The ancient Aramaic alphabet was used to write the Aramaic languages spoken by ancient Aramean pre-Christian peoples throughout the Fertile Crescent. It was also adopted by other peoples as their own alphabet when empires and their subjects underwent linguistic Aramaization during a language shift for governing purposes — a precursor to Arabization centuries later — including among the Assyrians and Babylonians who permanently replaced their Akkadian language and its cuneiform script with Aramaic and its script, and among Jews, but not Samaritans, who adopted the Aramaic language as their vernacular and started using the Aramaic alphabet, which they call "Square Script", even for writing Hebrew, displacing the former Paleo-Hebrew alphabet. The modern Hebrew alphabet derives from the Aramaic alphabet, in contrast to the modern Samaritan alphabet, which derives from Paleo-Hebrew.

(INPUT DATA)
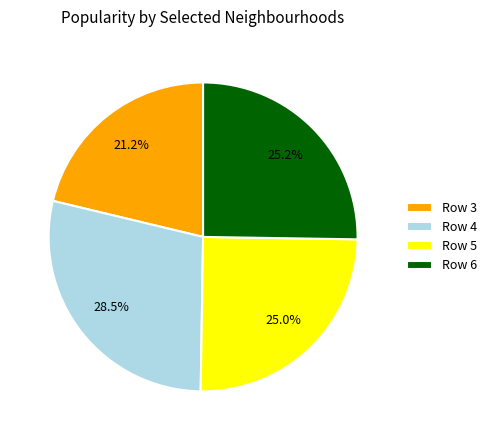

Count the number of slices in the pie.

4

(GOAL OF THE EXERCISE) In the passage about the ancient Aramaic alphabet, which alphabet does the modern Samaritan alphabet derive from?

(OUTPUT OF THE EXERCISE) The Paleo-Hebrew alphabet.